The goal of Project 2 is to choose wide/untidy datasets from Week 5 Discussion, read from CSV into R to tidy/transform as needed, and perform the analysis requested in the discussion. I use David Moste Week 5 Discussion here

Read data from original repo and write csv.

df = read_csv('https://raw.githubusercontent.com/jmhsi/DATA_607/master/Project%202/bob_ross.csv')
## Parsed with column specification:
## cols(
##   .default = col_double(),
##   EPISODE = col_character(),
##   TITLE = col_character()
## )
## See spec(...) for full column specifications.
write.csv(df, 'bob_ross.csv', row.names=FALSE)

Load in data and tidy-up to long form. David recommends pivoting_longer turning each element into an observation and also splitting out season and title.

df = read_csv('bob_ross.csv')
## Parsed with column specification:
## cols(
##   .default = col_double(),
##   EPISODE = col_character(),
##   TITLE = col_character()
## )
## See spec(...) for full column specifications.
# pivot all the subjects to make long
df = df %>% pivot_longer(cols = 3:ncol(df), names_to = 'subject', values_to ='present', values_drop_na = TRUE)
season_ep = matrix(unlist(str_extract_all(df$EPISODE, '\\d+')), nrow = nrow(df), byrow=TRUE)
colnames(season_ep) = c('season', 'episode')
df = cbind(season_ep, df)
df = subset(df, select = -c(EPISODE))
kable(head(df), caption='Tidied data')
Tidied data
season episode TITLE subject present
01 01 “A WALK IN THE WOODS” APPLE_FRAME 0
01 01 “A WALK IN THE WOODS” AURORA_BOREALIS 0
01 01 “A WALK IN THE WOODS” BARN 0
01 01 “A WALK IN THE WOODS” BEACH 0
01 01 “A WALK IN THE WOODS” BOAT 0
01 01 “A WALK IN THE WOODS” BRIDGE 0

Discussion questions: I add my own questions as nothing was explicitly mentioned to analyze. Which subjects appear the most and least?
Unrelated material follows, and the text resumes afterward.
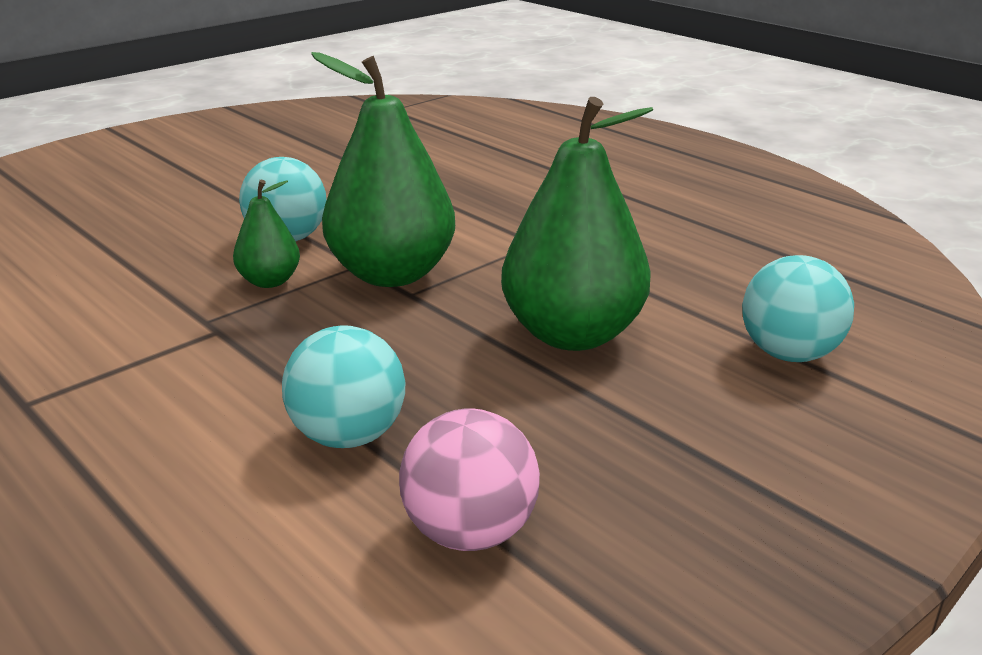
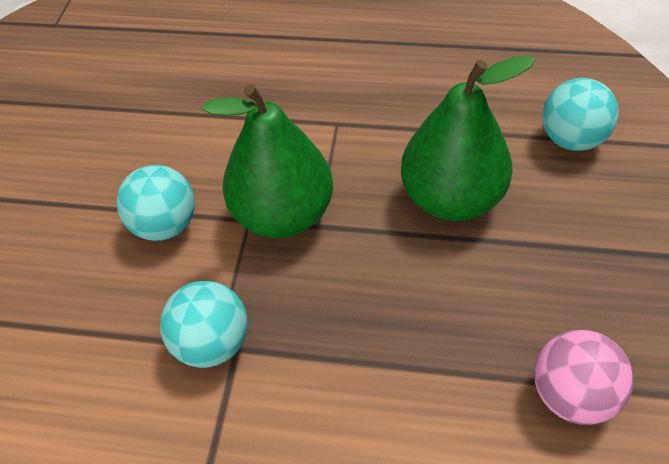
camera: 35 degrees left, 25 degrees up
green pear [233,180,300,288] -> none
turquoise ball [282,325,405,448] -> turquoise ball moved to [160,281,248,368]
sub_df = df %>% filter(present == 1)
sub_df = sub_df %>% count(subject) %>% mutate(perc = n / nrow(sub_df))
ggplot(sub_df, aes(x = reorder(subject, perc), y = perc))+ geom_bar(stat = 'identity', color="blue", fill = 'white') + coord_flip()

We see that by far, the most common subject of paintings are tree(s). The least common subject is an apple frame.

What season had the most and least subjects?

sub_df = df %>% filter(present == 1)
sub_df = sub_df %>% count(season) %>% mutate(perc = n / nrow(sub_df))
ggplot(sub_df, aes(x = reorder(season, perc), y = perc))+ geom_bar(stat = 'identity', color="blue", fill = 'white') + coord_flip()

Season 10 seemed to have the most subjects. Season 25 had the least.

It would be interesting how the number of subjects changes per seasons. You might try and investigate if this is because Bob Ross is teaching different techniques, and thus must spends varying amounts of time showing a technique on a particular subject. You might reason that seasons 10, 12, 13, and 14 are technique-dense as there are more subjects in these seasons.